** Opening Entries shown block **

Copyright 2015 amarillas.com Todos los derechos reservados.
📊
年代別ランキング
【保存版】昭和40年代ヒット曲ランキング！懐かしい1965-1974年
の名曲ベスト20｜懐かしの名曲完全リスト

** Closing Entries shown block **
** Opening Entries shown block **

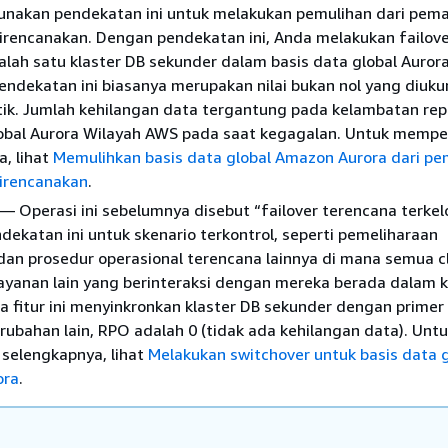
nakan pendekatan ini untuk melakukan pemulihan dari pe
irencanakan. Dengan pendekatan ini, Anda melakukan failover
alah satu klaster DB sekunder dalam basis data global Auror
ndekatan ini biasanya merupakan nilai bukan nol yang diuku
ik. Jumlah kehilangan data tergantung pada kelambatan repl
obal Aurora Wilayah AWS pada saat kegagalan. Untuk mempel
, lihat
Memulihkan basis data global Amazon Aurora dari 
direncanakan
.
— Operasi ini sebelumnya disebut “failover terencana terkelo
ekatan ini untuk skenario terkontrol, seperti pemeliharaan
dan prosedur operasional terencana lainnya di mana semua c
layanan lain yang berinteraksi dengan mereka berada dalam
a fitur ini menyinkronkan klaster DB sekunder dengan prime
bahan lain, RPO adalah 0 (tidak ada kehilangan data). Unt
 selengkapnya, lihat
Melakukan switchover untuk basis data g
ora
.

** Closing Entries shown block **

When the word "basis" turns up on a line of the material above, copy that line.

§ Expected answer
alah satu klaster DB sekunder dalam basis data global Auror
Memulihkan basis data global Amazon Aurora dari 
Melakukan switchover untuk basis data g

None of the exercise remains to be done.